AIM -
Retype the part of the records that opens with the line containing "region: Santa Catarina" and closes with the line containing "longitude: 4.6641", both lines included, without the pictures.

GIVEN RECORDS -
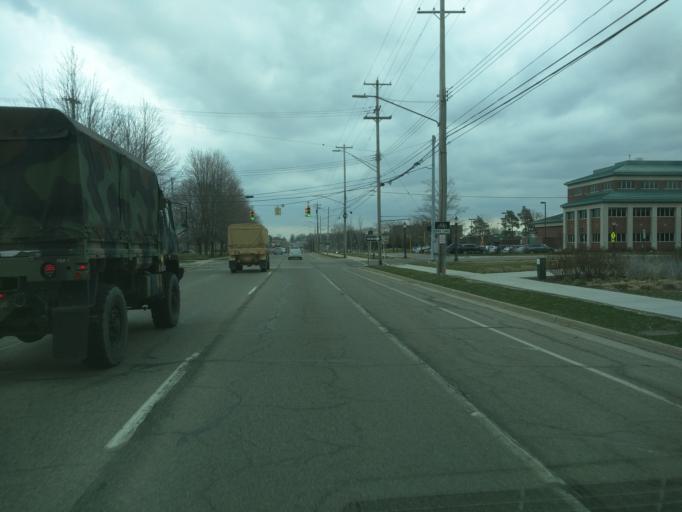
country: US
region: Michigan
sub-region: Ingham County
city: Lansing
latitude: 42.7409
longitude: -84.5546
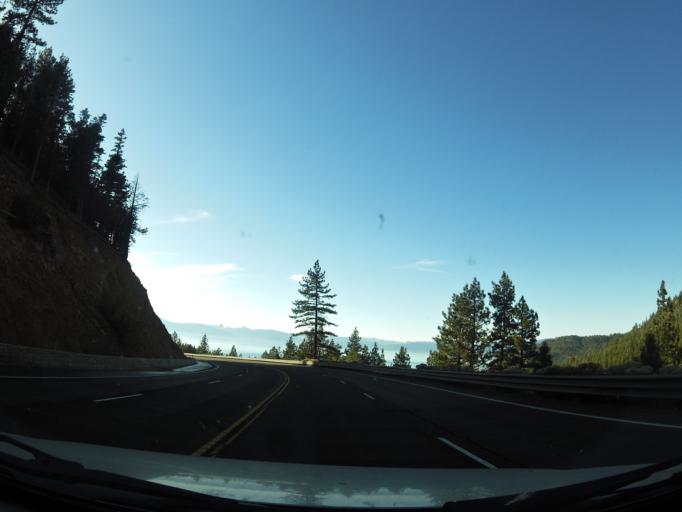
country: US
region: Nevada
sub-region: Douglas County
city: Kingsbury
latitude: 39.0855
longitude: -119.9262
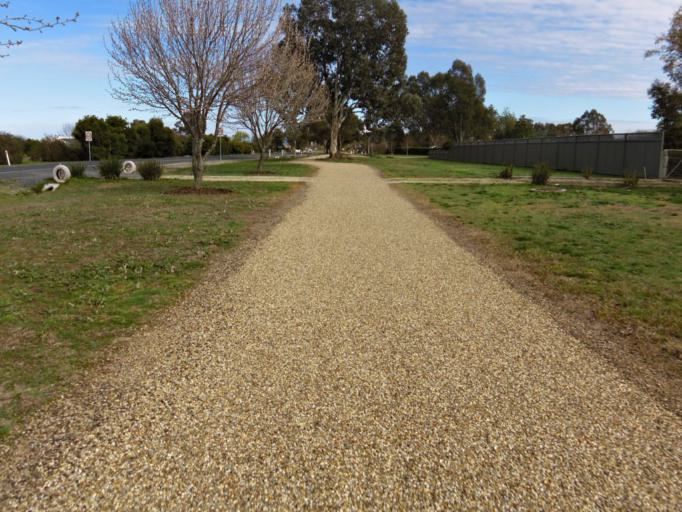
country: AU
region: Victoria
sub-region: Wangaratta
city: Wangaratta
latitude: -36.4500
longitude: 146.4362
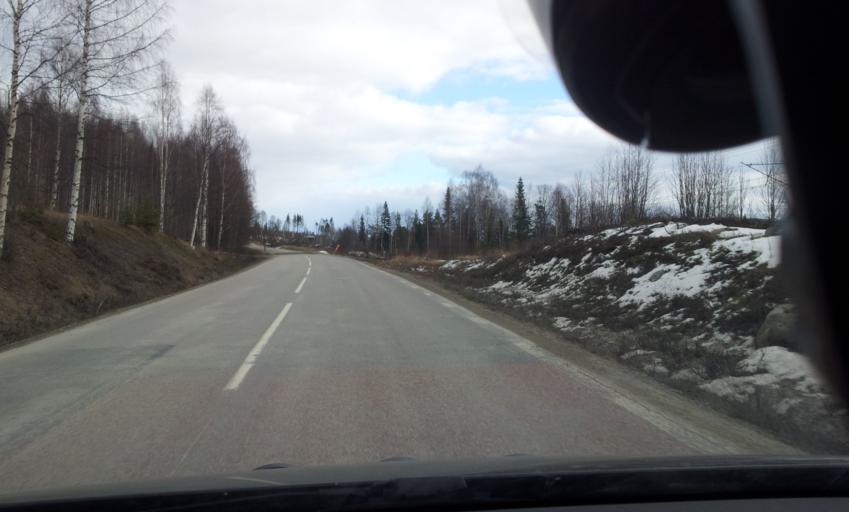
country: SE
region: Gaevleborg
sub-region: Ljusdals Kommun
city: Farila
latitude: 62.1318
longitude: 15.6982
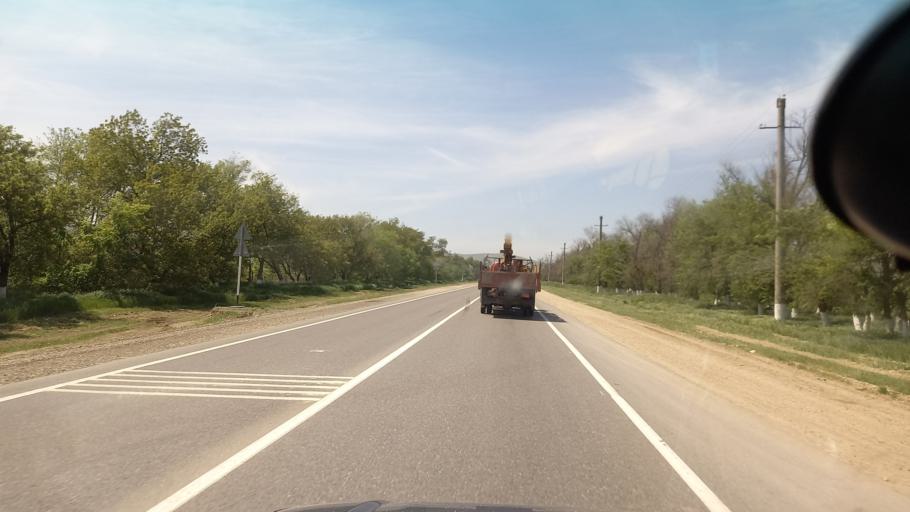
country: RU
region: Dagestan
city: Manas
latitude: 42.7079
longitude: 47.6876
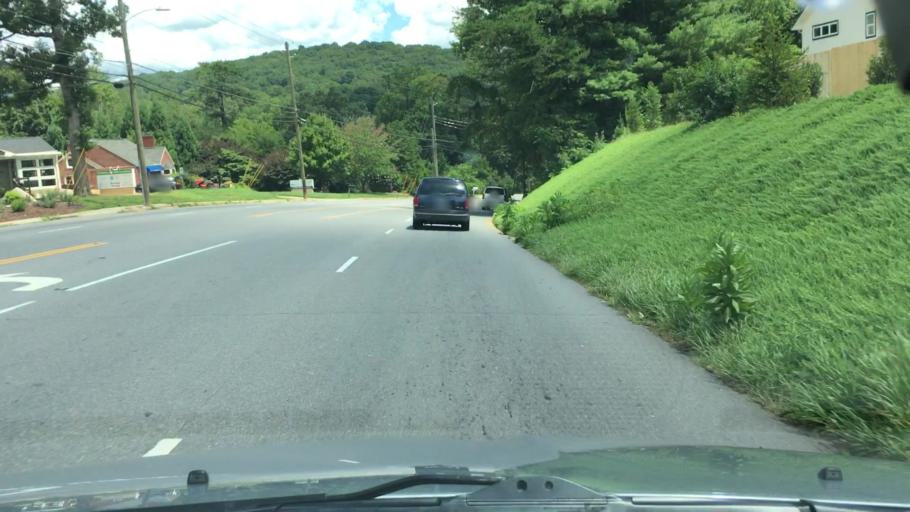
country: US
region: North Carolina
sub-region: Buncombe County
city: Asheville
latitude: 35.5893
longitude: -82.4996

--

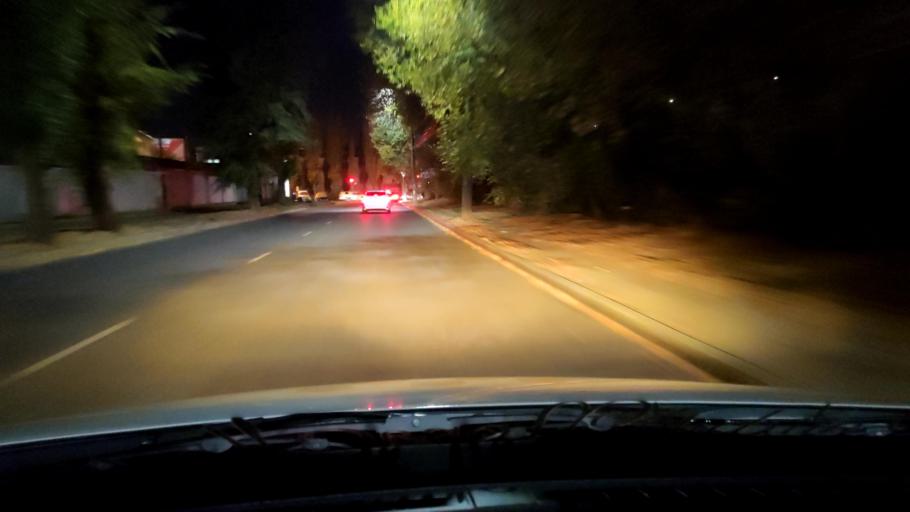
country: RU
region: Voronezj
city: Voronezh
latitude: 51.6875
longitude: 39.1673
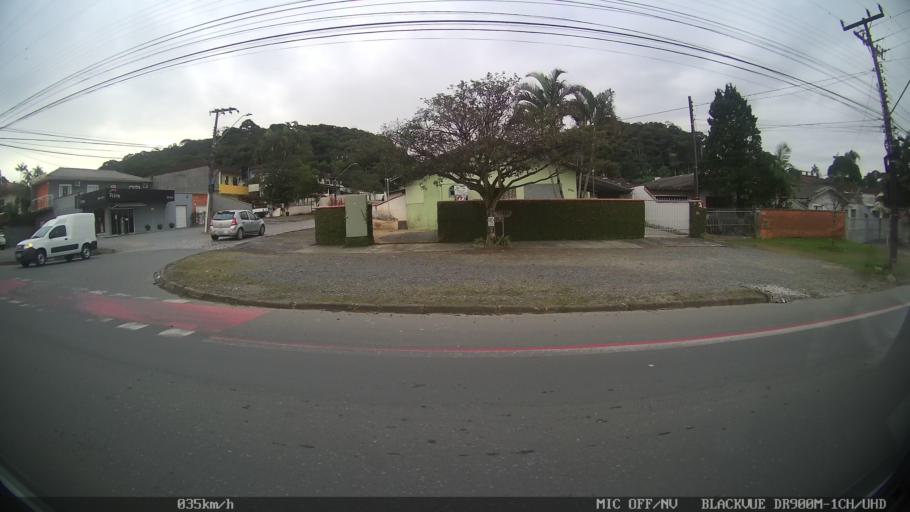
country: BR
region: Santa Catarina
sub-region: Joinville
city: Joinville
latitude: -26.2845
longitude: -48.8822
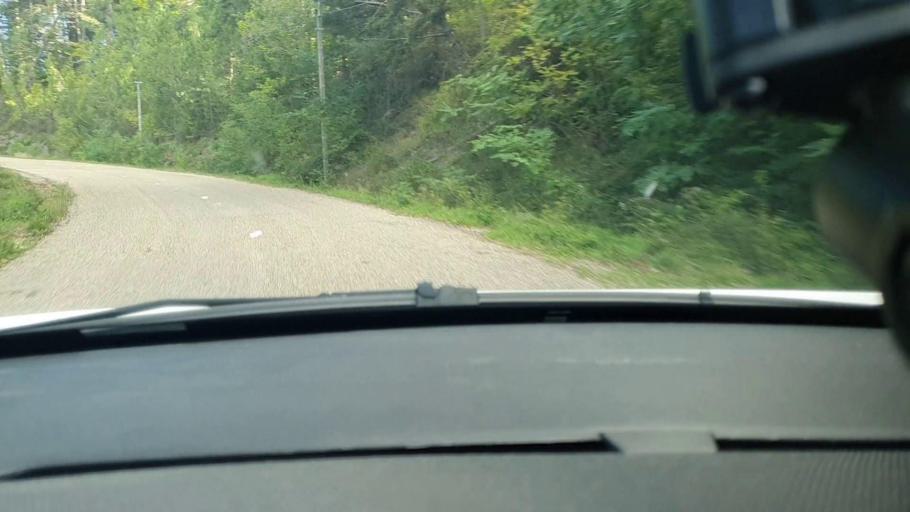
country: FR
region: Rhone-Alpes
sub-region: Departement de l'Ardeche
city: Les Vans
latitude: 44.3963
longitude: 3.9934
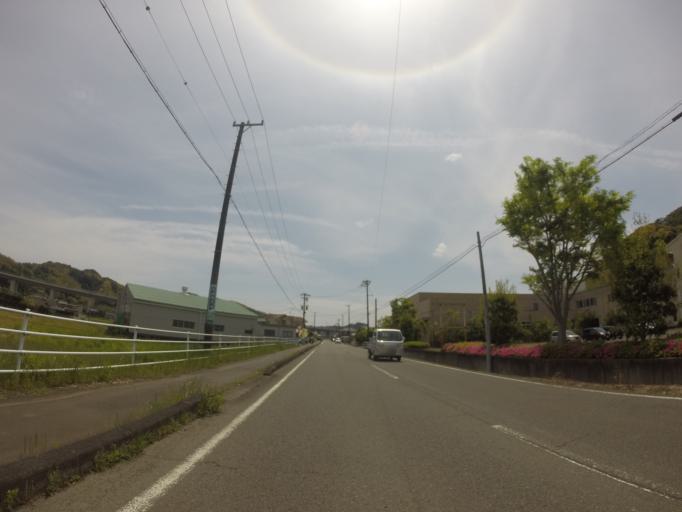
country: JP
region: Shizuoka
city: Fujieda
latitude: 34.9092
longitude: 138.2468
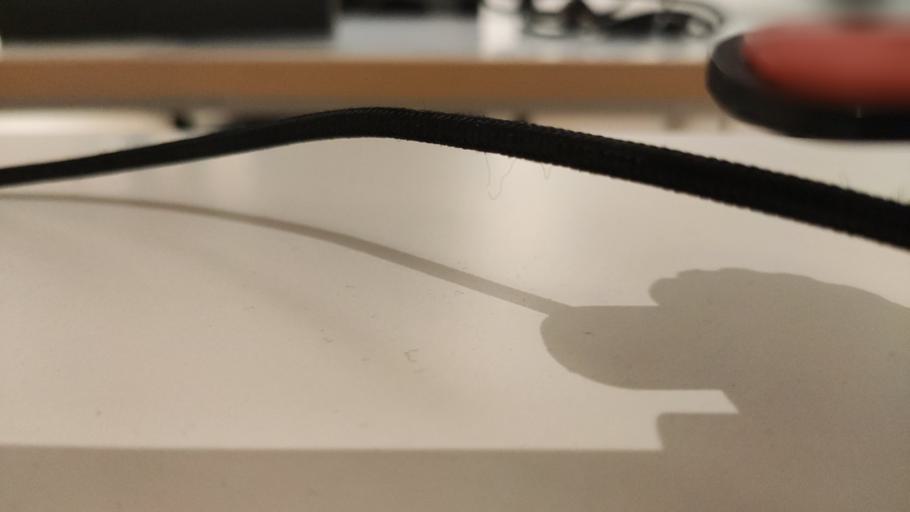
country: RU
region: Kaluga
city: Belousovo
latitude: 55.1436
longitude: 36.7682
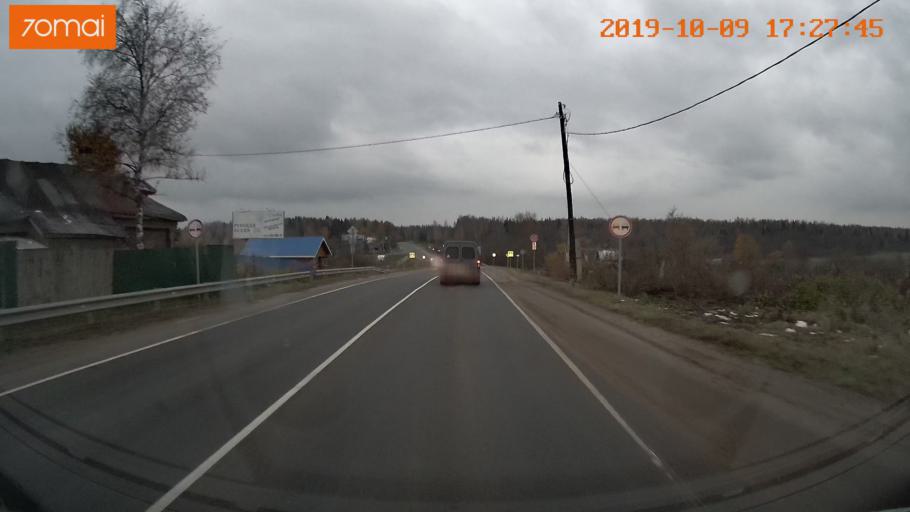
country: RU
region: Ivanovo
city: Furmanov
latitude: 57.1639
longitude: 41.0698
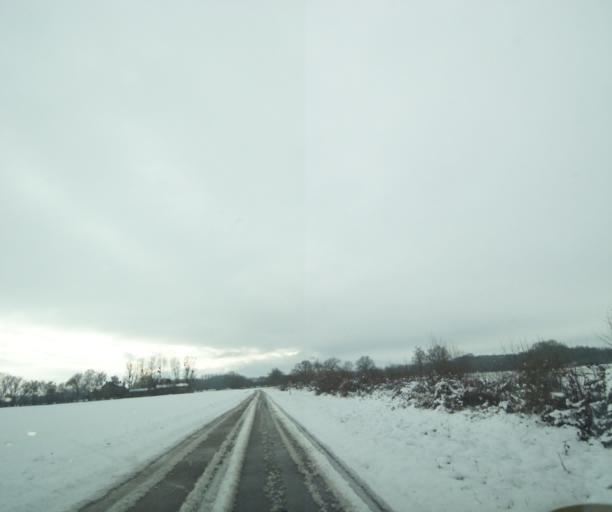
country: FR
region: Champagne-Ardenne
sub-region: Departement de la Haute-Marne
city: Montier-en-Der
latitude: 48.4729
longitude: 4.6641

RESPONSE TO THIS EXERCISE -
region: Santa Catarina
sub-region: Joinville
city: Joinville
latitude: -26.2845
longitude: -48.8822
country: FR
region: Rhone-Alpes
sub-region: Departement de l'Ardeche
city: Les Vans
latitude: 44.3963
longitude: 3.9934
country: JP
region: Shizuoka
city: Fujieda
latitude: 34.9092
longitude: 138.2468
country: RU
region: Kaluga
city: Belousovo
latitude: 55.1436
longitude: 36.7682
country: RU
region: Ivanovo
city: Furmanov
latitude: 57.1639
longitude: 41.0698
country: FR
region: Champagne-Ardenne
sub-region: Departement de la Haute-Marne
city: Montier-en-Der
latitude: 48.4729
longitude: 4.6641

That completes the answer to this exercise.